I've wanted to make tofu for such a long time but certain things have held me back. I looked into the process and wasn't sure where to get a coagulant so I pushed tofu making into the back of my mind. When Steph posted about her experience of attending a tofu making class in Beijing earlier this year, my interest was piqued and I took it a step further by purchasing some organic soy beans but still couldn't track down the coagulant.
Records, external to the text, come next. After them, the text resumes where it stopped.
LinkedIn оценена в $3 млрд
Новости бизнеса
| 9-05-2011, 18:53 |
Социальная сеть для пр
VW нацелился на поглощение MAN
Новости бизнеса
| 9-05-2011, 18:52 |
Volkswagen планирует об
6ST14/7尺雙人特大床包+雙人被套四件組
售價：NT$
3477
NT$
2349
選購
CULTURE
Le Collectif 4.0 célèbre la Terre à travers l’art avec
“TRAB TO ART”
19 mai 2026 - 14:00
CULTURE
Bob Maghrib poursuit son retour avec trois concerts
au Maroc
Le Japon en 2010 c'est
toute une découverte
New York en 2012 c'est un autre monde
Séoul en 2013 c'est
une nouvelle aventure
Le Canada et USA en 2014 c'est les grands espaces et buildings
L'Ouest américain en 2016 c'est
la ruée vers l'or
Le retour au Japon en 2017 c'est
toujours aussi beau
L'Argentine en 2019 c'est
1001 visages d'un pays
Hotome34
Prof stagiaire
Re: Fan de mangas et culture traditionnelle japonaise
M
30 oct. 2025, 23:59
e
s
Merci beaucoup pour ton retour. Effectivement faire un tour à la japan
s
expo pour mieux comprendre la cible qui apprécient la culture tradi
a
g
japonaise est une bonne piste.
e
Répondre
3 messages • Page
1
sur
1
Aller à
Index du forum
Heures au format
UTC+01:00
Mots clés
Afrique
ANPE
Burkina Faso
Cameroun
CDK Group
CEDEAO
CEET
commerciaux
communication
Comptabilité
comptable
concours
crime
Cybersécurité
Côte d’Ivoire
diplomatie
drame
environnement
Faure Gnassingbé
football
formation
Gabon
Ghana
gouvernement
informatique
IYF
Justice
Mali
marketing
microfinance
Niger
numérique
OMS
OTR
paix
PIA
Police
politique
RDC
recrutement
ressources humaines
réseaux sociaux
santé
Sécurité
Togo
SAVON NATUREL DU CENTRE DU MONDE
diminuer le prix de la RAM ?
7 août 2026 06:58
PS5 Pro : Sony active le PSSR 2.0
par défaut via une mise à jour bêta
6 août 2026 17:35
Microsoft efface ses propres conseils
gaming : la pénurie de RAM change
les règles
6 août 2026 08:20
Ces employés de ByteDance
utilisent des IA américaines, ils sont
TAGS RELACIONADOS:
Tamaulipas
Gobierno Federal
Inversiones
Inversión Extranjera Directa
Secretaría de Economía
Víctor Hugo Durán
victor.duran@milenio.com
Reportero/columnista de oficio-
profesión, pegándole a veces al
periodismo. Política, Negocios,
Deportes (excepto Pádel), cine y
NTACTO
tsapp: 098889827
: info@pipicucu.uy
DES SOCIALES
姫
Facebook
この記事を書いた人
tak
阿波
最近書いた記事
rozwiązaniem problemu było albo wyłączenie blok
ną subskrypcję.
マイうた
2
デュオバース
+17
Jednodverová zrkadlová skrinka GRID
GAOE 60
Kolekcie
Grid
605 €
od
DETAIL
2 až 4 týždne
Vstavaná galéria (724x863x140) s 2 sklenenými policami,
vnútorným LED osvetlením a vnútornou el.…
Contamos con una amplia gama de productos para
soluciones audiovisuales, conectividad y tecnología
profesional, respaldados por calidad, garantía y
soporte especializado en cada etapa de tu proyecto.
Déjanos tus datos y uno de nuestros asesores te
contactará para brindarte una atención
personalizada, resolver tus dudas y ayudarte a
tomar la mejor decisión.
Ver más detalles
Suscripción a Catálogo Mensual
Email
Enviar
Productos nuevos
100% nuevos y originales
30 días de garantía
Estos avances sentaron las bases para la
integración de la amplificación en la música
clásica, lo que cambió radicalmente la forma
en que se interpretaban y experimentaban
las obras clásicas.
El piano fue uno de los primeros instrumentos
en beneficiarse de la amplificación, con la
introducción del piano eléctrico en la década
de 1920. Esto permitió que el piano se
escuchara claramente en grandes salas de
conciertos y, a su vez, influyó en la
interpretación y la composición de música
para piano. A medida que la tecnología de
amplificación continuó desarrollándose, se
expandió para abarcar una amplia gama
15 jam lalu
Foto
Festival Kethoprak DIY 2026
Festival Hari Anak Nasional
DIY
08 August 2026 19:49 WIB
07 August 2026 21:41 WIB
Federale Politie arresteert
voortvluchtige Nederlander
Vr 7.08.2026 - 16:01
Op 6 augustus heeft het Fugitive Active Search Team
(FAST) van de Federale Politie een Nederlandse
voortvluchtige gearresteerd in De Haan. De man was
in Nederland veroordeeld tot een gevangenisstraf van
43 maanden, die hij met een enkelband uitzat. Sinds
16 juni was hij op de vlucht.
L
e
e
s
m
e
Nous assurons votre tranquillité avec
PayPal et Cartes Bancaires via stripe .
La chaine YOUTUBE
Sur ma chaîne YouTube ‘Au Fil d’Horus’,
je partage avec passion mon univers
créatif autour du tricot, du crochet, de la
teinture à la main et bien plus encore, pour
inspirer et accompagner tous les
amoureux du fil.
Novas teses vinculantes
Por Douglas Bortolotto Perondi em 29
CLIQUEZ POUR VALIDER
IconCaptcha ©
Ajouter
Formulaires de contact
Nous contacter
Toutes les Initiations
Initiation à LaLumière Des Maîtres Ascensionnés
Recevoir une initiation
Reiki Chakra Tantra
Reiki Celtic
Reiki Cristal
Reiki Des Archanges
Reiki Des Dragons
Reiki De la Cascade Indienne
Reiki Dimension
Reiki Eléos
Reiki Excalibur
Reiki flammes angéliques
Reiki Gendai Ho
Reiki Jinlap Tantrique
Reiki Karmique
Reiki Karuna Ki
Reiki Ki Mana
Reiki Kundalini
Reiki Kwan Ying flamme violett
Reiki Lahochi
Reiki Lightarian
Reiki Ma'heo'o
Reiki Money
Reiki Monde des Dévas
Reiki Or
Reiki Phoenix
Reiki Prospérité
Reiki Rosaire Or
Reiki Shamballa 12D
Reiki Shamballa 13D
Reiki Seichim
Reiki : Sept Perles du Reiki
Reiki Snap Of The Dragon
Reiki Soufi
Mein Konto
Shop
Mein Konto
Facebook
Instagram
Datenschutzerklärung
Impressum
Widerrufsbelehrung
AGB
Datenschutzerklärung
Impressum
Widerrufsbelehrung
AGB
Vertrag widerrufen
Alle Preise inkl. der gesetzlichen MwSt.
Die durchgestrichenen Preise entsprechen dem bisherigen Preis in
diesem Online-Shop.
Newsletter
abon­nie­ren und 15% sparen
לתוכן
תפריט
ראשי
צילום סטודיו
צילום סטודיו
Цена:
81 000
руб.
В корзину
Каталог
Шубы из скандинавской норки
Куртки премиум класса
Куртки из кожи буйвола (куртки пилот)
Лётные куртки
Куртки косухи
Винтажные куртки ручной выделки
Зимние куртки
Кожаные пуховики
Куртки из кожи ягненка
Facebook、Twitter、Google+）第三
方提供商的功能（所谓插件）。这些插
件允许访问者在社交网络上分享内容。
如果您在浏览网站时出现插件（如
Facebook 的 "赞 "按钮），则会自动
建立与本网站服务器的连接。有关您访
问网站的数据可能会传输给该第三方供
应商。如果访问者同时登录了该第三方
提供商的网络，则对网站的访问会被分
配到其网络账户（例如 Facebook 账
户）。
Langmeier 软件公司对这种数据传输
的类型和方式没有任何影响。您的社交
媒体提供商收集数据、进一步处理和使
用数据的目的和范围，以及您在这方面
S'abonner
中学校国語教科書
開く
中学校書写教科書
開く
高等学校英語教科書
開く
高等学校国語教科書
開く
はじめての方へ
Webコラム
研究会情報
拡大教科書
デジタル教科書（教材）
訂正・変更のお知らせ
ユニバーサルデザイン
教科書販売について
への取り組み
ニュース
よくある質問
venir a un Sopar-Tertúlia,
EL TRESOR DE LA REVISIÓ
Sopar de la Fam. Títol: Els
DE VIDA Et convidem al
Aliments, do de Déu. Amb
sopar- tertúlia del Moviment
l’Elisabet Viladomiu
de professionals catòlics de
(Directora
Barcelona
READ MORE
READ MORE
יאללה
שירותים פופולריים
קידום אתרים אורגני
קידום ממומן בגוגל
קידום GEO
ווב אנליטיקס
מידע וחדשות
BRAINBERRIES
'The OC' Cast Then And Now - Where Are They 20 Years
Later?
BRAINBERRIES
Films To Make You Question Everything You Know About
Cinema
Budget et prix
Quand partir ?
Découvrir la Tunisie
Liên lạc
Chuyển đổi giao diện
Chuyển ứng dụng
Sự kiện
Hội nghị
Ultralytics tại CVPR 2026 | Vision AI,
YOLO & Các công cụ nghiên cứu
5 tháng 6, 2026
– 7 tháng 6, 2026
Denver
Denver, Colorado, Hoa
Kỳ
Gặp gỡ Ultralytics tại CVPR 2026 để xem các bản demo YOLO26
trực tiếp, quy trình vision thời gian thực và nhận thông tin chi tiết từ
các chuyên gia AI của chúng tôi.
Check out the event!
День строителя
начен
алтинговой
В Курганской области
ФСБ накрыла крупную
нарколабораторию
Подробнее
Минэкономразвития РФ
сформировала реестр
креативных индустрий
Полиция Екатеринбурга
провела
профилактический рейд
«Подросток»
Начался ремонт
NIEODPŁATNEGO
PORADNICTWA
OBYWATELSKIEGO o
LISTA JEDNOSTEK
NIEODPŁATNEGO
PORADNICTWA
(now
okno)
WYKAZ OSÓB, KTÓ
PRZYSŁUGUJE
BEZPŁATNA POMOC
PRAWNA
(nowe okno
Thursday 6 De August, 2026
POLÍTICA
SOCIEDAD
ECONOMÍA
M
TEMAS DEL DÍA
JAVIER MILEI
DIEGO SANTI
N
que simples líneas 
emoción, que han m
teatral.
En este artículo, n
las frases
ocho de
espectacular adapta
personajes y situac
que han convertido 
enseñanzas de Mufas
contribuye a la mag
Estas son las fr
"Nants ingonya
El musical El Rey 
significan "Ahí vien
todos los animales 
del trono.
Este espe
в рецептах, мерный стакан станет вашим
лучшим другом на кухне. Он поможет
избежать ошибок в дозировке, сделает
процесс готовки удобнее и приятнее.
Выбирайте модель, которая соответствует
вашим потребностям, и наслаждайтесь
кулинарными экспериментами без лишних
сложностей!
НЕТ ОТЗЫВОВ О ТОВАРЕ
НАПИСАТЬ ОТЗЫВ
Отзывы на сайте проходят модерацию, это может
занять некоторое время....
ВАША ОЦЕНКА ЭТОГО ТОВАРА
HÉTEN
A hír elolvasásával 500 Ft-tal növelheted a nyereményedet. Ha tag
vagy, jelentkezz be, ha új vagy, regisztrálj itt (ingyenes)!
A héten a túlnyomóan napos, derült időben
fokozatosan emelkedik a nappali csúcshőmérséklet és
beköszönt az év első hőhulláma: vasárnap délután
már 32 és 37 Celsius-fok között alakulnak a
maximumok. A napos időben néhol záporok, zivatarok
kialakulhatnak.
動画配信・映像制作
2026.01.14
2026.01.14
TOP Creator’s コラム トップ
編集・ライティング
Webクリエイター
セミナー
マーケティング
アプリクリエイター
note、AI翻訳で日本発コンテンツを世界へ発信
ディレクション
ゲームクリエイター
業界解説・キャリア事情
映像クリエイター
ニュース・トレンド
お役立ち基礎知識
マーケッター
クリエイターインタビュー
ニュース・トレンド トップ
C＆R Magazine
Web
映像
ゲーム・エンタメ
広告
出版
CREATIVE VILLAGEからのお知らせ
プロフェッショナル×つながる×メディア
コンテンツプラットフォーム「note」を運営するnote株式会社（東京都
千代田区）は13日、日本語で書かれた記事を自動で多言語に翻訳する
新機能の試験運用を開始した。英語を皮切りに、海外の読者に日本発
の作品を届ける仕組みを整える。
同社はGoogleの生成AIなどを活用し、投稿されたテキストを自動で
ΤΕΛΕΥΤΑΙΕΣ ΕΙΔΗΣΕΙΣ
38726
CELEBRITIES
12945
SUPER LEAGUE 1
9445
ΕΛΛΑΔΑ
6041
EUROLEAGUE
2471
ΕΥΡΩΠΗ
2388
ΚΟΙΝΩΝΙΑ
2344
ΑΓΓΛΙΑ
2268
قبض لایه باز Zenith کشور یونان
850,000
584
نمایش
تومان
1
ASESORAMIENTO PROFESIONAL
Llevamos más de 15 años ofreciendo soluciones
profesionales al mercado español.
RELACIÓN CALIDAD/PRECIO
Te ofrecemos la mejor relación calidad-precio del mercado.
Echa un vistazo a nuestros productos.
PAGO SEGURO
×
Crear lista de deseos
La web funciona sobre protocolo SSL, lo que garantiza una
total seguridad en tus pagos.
The soy beans were soaked overnight, then drained in a colander and rinsed well with water. After placing the soy beans in the blender I filled it up with filtered water to couple of centimetres above the beans.
The soy beans were processed into a paste.
The contents of the blender were poured into a stockpot with 4.5 litres of filtered water and the temperature brought up to between 82C (180F) and 93C (200F) for 30 mins.
The mixture was strained with cheesecloth into a couple of bowls. The leftover pulp okara can be used in baking, I didn't have time to look up recipes for it and froze it for the time being. The strained milk was returned to stockpot and the temperature heated up to 93C (200F).
3 teaspoons of calcium sulphate was mixed with 3 cups boiling water. 3/4 of this mixture was poured into the pot initially and stirred through once. The heat was turned off and the pot sat undisturbed for 10 mins. The liquid was still cloudy after this time so I stirred through the rest of the coagulant as directed. If the liquid is clear there is no need to do this.
The tofu curds were removed from the pot with a slotted spoon and placed into the Tofu Xpress lined with cheesecloth. I didn't realise when I purchased the Tofu Xpress that it could also be used in the tofu making process and was thankful that I decided to buy the additional lighter tension spring that was required for this purpose. The curds released a lot of water for me initially so I drained the excess several times. After the tofu had been resting for 30 minutes the Tofu Xpress was plunged into an ice bath for 1 hour, after that the tofu was ready to eat.
Since my latest motivation to make tofu came from Tofu Mom and I loved the sound of the recipe in one of her recents post I decided to give the Fried Tofu Chik'n Style recipe a go. This was a perfect way to try out the tofu, it was crispy and tasted fantastic and I loved the combination of the vegan mayonnaise, nutritional yeast and soy milk dipping paired with the sage, "chicken" stock, garlic power and cayenne pepper breading.
I love eating tofu a lot so it was very rewarding to finally give tofu making a try. I definitely won't be doing this all the time but will enjoy making a batch every now and then to enjoy a special recipe or two.